No Ano Novo a bestialidade chega
ao extremo. Milhares de coitados prendem a respiração enquanto o dono da festa
faz a contagem regressiva: “...Quato, treizi, doizi...” e aplaudem enquanto do
Alto da Glória os tiros das bombas torram nossa riqueza.
Já a outra, do Wikipédia, embora
reforce a idéia de “vasilha para alimentar animais”, apresenta um elemento
novo, desconhecido para a maioria das pessoas.

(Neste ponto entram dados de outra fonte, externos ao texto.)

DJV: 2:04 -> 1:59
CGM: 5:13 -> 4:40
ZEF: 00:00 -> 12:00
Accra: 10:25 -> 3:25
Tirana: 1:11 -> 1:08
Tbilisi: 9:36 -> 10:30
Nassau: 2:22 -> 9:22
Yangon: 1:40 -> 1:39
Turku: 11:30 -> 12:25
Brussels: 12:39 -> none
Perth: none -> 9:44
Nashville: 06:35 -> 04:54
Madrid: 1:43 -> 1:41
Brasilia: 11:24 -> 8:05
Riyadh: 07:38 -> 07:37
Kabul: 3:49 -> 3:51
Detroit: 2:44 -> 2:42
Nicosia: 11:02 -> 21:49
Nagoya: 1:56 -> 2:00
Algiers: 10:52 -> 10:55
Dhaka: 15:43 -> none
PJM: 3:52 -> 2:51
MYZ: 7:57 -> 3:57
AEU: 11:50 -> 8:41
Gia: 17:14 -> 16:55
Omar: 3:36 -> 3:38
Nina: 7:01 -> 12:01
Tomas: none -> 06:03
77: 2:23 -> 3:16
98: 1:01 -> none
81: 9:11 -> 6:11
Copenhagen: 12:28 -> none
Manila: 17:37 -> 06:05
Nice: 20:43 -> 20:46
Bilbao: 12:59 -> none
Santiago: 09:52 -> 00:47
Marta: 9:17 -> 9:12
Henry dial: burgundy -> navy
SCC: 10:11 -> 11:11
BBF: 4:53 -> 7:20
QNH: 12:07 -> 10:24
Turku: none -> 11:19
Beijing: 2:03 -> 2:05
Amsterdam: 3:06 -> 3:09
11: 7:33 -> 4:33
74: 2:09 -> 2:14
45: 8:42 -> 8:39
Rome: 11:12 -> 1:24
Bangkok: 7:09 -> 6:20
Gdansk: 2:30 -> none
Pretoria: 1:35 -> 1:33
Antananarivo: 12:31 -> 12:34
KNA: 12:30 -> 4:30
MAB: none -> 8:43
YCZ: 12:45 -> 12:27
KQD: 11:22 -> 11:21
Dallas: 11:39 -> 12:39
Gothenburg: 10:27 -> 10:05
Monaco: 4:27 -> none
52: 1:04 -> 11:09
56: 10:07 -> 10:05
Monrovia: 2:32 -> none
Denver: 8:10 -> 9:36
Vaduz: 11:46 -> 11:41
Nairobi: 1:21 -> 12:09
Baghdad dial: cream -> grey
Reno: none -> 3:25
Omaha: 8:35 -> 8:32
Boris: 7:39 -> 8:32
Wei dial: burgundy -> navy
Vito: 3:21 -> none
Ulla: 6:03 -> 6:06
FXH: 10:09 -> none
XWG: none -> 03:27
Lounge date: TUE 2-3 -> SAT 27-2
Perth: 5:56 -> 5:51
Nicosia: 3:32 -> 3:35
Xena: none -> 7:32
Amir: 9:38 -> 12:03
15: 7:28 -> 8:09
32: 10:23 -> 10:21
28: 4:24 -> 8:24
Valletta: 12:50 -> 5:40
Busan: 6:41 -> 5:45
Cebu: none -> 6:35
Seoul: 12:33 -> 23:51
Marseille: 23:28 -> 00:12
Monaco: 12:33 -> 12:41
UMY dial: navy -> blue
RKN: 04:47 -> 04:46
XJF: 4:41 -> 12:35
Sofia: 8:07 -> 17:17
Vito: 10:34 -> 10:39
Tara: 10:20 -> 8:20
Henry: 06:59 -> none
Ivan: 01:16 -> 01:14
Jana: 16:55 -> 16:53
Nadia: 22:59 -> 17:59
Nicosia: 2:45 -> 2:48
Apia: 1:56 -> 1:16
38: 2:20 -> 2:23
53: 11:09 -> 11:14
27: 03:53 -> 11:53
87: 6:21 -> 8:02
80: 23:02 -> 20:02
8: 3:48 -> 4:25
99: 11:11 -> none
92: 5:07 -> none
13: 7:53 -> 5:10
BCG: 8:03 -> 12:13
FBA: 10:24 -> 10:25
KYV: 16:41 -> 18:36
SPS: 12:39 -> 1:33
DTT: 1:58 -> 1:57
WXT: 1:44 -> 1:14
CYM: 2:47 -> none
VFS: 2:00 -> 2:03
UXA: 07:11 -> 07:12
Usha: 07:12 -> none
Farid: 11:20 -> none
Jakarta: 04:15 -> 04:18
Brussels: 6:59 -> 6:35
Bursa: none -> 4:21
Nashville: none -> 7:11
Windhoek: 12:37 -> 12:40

GAMELA como um termo da política
brasileira:
Gamela é uma vasilha com a forma de
uma tigela ou bacia, esculpida em madeira retirada de árvores cuja madeira é
macia, um exemplo é a gameleira.
Pode ser redonda ou ovalada e é
utilizada, quer na alimentação humana, como prato ou vasilha para levar a comida
à mesa, quer para dar de comer aos
porcos, para banhos, lavagens e outros fins.
Apesar de construção
aparentemente simples, a gamela, que atualmente é utilizada apenas por pobres
ou como ornamentação em casas mais abastadas...
Victor Nunes leal, autor de
Coronelismo, Enxada e Voto, também empregava o termo de gamela para compreender
o processo de apatrinhamento político das famílias tradicionais (filhotismo).
Olha só a mensagem subliminar no
nome GAMELA. Apadrinhamento político, famílias tradicionais, Coronelismo... meu
Deus, que semelhança...!
Ver um carnaval do palanque ou
da “beirada da Gamela” é sentir vergonha de ser cruzeirense.
É sentir pena de um povo que
feito animais vai esperar sua cota de ração.
Olhar para o palanque é sentir
nojo dos que fazem questão de aparecer, de se lançarem candidatos com três anos
de antecedência, de ser visto pelos animais, pelos porcos, para que estes não
esqueçam quem é ainda o dono dos porcos.
De Centro Cultural a GAMELA... Eis
uma prova da sabedoria do povo.
Não há mesmo um nome mais
apropriado para LOCAL ONDE SE DÁ RAÇÃO AOS ANIMAIS E ONDE É POSSÍVEL SE PERDER A DIGNIDADE.
De Praça do Centro Cultural a GAMELA... Doravante GAMELA, para toda a eternidade...
Um comentário:
kkkkkkk depois desta nunca mais verei o local "com os mesmo olhos". Adiós, gamela e suas encrencas. Muito bom.